By voting with respect to this Proposal 4, stockholders may indicate whether they would prefer that we conduct future advisory votes on named executive officer compensation every one, two, or three years. Stockholders also may, if they wish, abstain from casting a vote on this proposal.

The Board recommends advisory votes on the compensation of the Company’s named executive officers every year. The Board believes that annual votes will provide the clearest and most useful feedback from stockholders to the Company and the Compensation Committee and will confirm the Company’s commitment to frequent and transparent communications with its stockholders.

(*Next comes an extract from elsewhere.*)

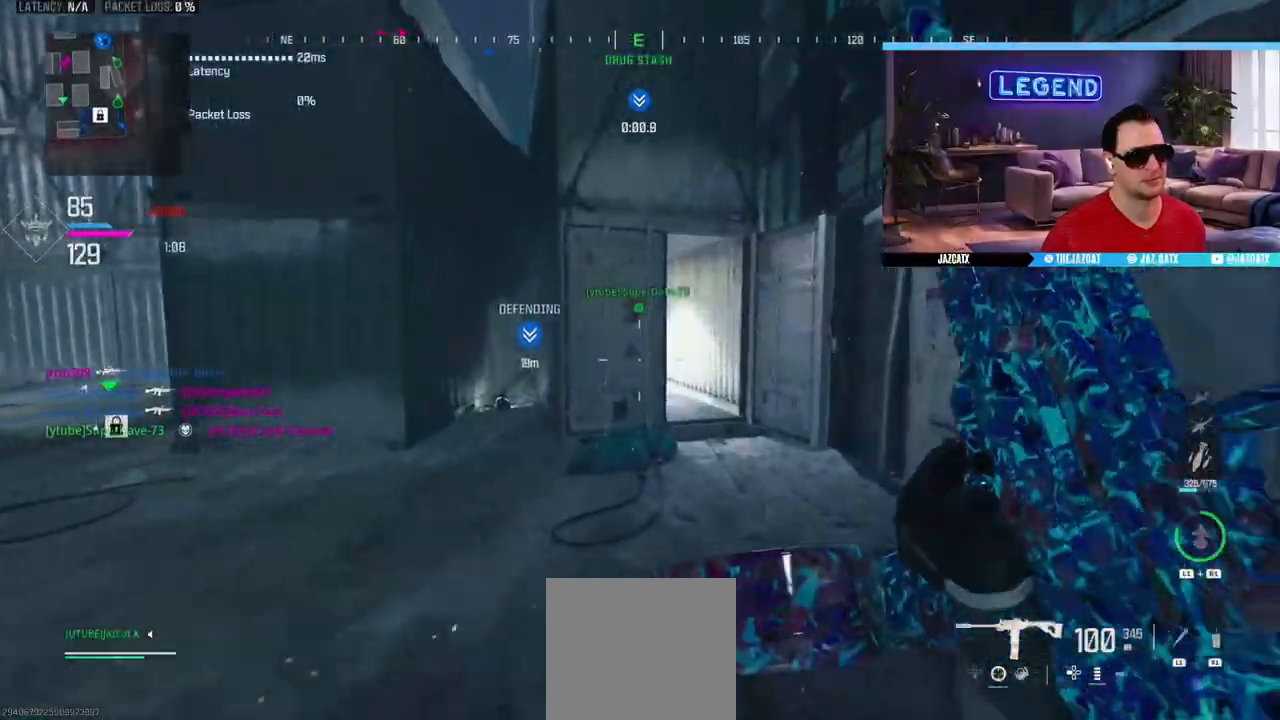
{"buttons": [], "left_stick": "down-right", "right_stick": "center", "events": [[167, "L3", "down"], [317, "L3", "up"], [367, "left_stick", "up-right"], [383, "L3", "down"], [500, "L3", "up"], [500, "left_stick", "down-right"]]}
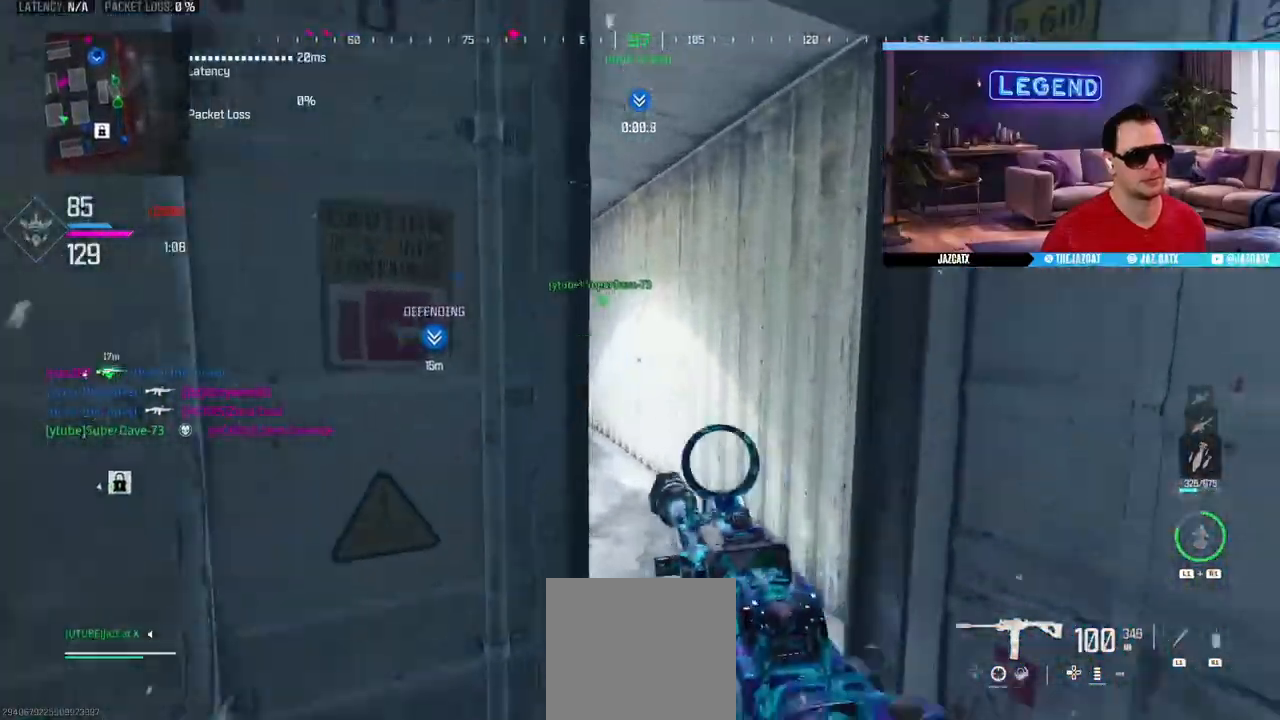
{"buttons": ["L3"], "left_stick": "up-left", "right_stick": "center", "events": [[217, "left_stick", "left"], [417, "left_stick", "up-left"], [467, "L3", "down"]]}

Assuming a quorum is present, the alternative for the frequency of votes on named executive officer compensation receiving the greatest number of votes from shares of Class A Common Stock of Envoy Medical represented at the Annual Meeting, either in person or by proxy, and entitled to vote relative to the votes cast for the other alternatives will be deemed the alternative recommended by the stockholders. This vote is advisory and is not binding on the Company, the Board, or the Compensation Committee.

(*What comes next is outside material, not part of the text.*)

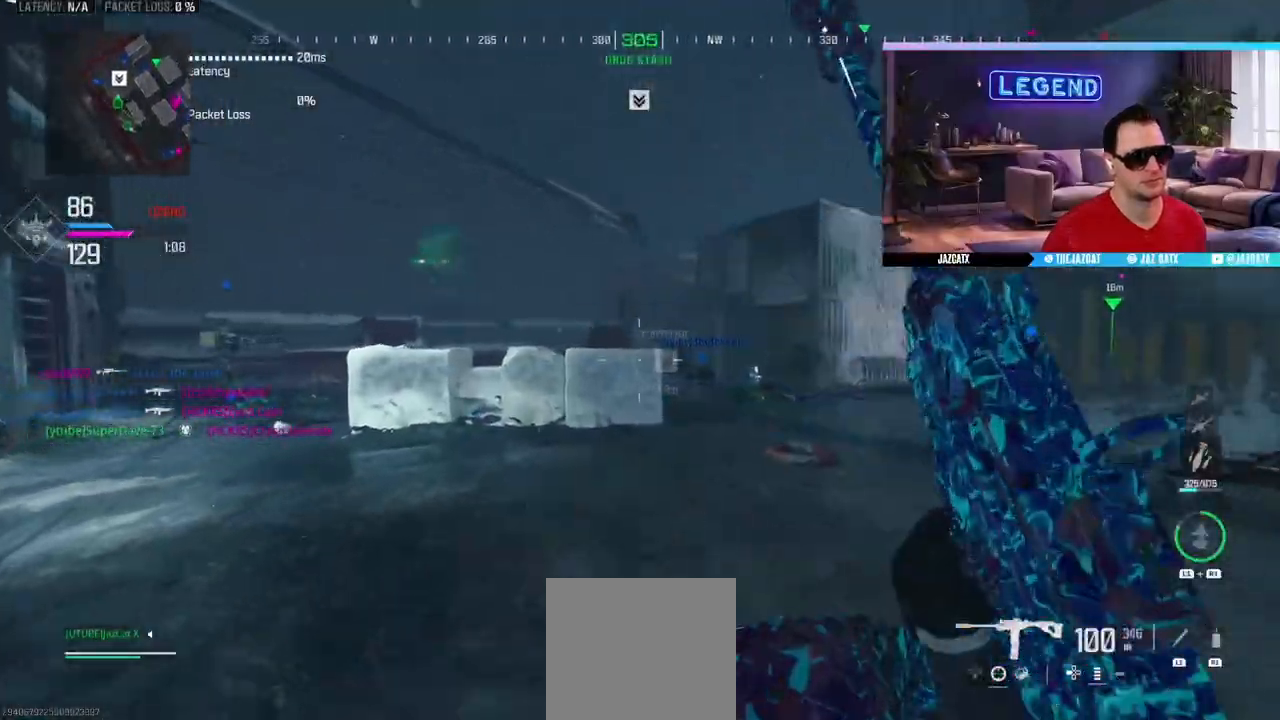
{"buttons": ["L3"], "left_stick": "up", "right_stick": "center", "events": [[67, "L3", "up"], [150, "L3", "down"], [283, "SQUARE", "up"], [300, "L3", "up"], [350, "L3", "down"]]}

THE BOARD OF DIRECTORS RECOMMENDS THAT THE STOCKHOLDERS VOTE FOR “ONE YEAR” AS THE FREQUENCY FOR THE VOTE ON COMPENSATION OF THE NAMED EXECUTIVE OFFICERS.

14

CORPORATE GOVERNANCE

Our Board believes that adherence to good corporate governance principles is essential to running our business efficiently, to maintaining our integrity in the marketplace, and to ensuring that the Company is managed for the long-term benefit of our stockholders. The Board recognizes that maintaining and ensuring good corporate governance is a continuous process. Our Board has adopted the Code of Business Conduct and Ethics of Envoy Medical, Inc. (the “Code of Ethics”) and a charter for each standing committee of the Board. The Code of Ethics and the Charters of the Audit Committee, the Compensation Committee, and the Nominating and Corporate Governance Committee, as amended from time to time, are available on the Company’s website at ir.envoymedical.com/ and will be provided in printed form to any stockholder who requests them from us. Requests should be directed to Corporate Secretary, Envoy Medical, Inc., 4875 White Bear Parkway, White Bear Lake, MN 55110.

Board of Directors

Our Bylaws provide that the size of our Board will be determined from time to time by resolution of our Board. Under our Bylaws, our Board is divided into three classes, each of which director class is elected for staggered three year terms. Each director serves until the director’s successor is elected, or until the earlier death, resignation or removal of the director. Our Bylaws provide that members of our Board will be elected by a plurality vote of our stockholders.

Director Independence

The Board has determined that each of Chuck R. Brynelsen, Michael Crowe, Susan J. Kantor, Mona Patel, and Janis Smith-Gomez qualifies as an independent director under the Nasdaq Listing Rules. In evaluating independence, the Board considered all relevant relationships affecting director independence.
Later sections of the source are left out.